Un peu plus loin, des femmes avec des enfants maudissaient la police et son manque d’humanité face à des citoyens innocents et inoffensifs. Plus tard, on apprendra que Kaddour Chouicha, vice-président de la Laddh, avait été violenté par un policier.

“Il l’a étranglé pendant plusieurs secondes jusqu’à ce que le pauvre tombe par terre”, s’est insurgé un témoin. Une demi-heure plus tard, à hauteur du rond-point du lycée Lotfi, le même Chouicha sera une nouvelle fois pris par surprise par d’autres policiers. “Il a pris un coup dans les parties intimes qui l’a mis à terre. Son fils qui a tenté de le secourir a également été violenté jusqu’à ce que les manifestants interviennent”, rapporte encore un témoin choqué.

Se tordant de douleur, le militant des droits de l’Homme a dû quitter la marche avant de se fendre d’un post sur Facebook dans lequel il rapporte sa douloureuse mésaventure et réitère sa détermination à poursuivre la lutte.

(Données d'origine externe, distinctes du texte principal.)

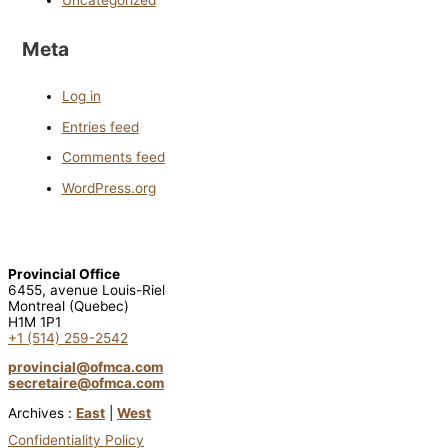
Meta
Log in
Entries feed
Comments feed
WordPress.org
Provincial Office
6455, avenue Louis-Riel
Montreal (Quebec)
H1M 1P1
+1 (514) 259-2542
provincial@ofmca.com
secretaire@ofmca.com
Archives :
East
|
West
Confidentiality Policy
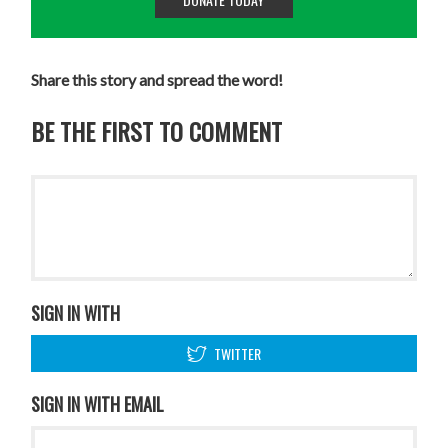
Share this story and spread the word!
BE THE FIRST TO COMMENT
SIGN IN WITH
TWITTER
SIGN IN WITH EMAIL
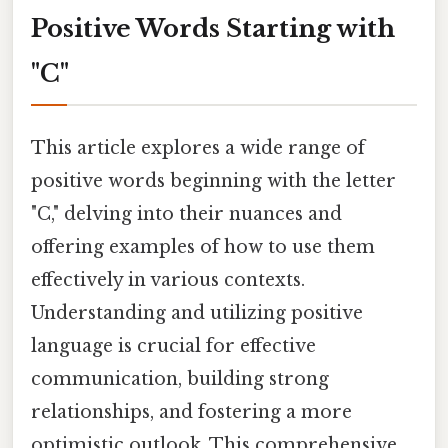
Positive Words Starting with
"C"
This article explores a wide range of
positive words beginning with the letter
"C," delving into their nuances and
offering examples of how to use them
effectively in various contexts.
Understanding and utilizing positive
language is crucial for effective
communication, building strong
relationships, and fostering a more
optimistic outlook. This comprehensive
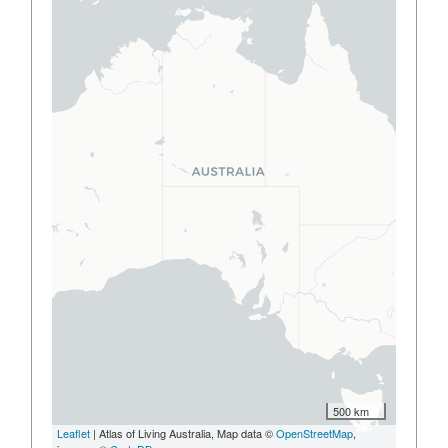
500 km
Leaflet
| Atlas of Living Australia, Map data ©
OpenStreetMap
,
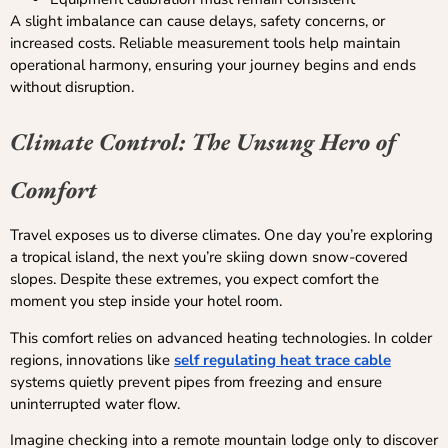
A slight imbalance can cause delays, safety concerns, or
increased costs. Reliable measurement tools help maintain
operational harmony, ensuring your journey begins and ends
without disruption.
Climate Control: The Unsung Hero of
Comfort
Travel exposes us to diverse climates. One day you’re exploring
a tropical island, the next you’re skiing down snow-covered
slopes. Despite these extremes, you expect comfort the
moment you step inside your hotel room.
This comfort relies on advanced heating technologies. In colder
regions, innovations like
self regulating heat trace cable
systems quietly prevent pipes from freezing and ensure
uninterrupted water flow.
Imagine checking into a remote mountain lodge only to discover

Kaddour Chouicha annonce, par ailleurs, qu’il compte porter plainte contre l’officier qui l’a étranglé et le chef de sûreté de la wilaya d’Oran.

De son côté, Me Mebrek s’est fait délivrer un certificat médical qui doit accompagner son dossier de plainte contre les violences policières. L’avocat appelle toutes les personnes qui ont subi des violences à ne pas hésiter à porter plainte. “Les citoyens doivent apprendre à défendre leurs droits et leurs libertés qui sont consacrés par la Constitution algérienne et par les conventions internationales relatives à la protection des droits que l’Algérie a ratifiées”, dit-il en substance.

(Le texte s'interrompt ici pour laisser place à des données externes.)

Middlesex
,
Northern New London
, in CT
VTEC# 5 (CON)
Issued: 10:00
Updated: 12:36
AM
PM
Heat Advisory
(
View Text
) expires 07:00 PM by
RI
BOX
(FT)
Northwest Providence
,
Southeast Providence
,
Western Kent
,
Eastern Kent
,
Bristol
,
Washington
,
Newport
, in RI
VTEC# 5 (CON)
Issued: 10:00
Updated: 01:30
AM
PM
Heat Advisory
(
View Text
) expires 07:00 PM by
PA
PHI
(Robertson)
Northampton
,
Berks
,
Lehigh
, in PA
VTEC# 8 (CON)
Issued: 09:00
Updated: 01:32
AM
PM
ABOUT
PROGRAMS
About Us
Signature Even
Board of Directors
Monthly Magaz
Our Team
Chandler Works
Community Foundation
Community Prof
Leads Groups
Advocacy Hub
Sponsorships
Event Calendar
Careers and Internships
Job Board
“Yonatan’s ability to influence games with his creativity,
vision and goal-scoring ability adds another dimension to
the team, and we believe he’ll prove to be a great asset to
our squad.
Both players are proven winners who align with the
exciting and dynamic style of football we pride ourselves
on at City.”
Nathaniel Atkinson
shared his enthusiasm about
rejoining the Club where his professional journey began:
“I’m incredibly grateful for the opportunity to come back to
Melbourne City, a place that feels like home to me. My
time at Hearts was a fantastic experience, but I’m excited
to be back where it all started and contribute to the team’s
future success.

Si les Oranais ont réussi à marcher vendredi dernier, ils ont de nouveau fait l’objet d’une violence gratuite — vu le caractère pacifique de leur manifestation — et inutile parce qu’ils persistent à poursuivre la lutte pour le changement.

Dans un communiqué rendu public hier, la cellule de communication de la sûreté de la wilaya d’Oran dément les allégations rapportées par les réseaux sociaux sur l’usage de la violence lors de la marche de vendredi passé : “(…) Les services de la sûreté de la wilaya d’Oran démentent formellement l’usage de la violence et de gaz lacrymogène contre les citoyens, le vendredi 12 mars 2021 dans les rues d’Oran”, peut-on lire dans le communiqué qui considère que les informations véhiculées sur les réseaux sociaux sont fausses.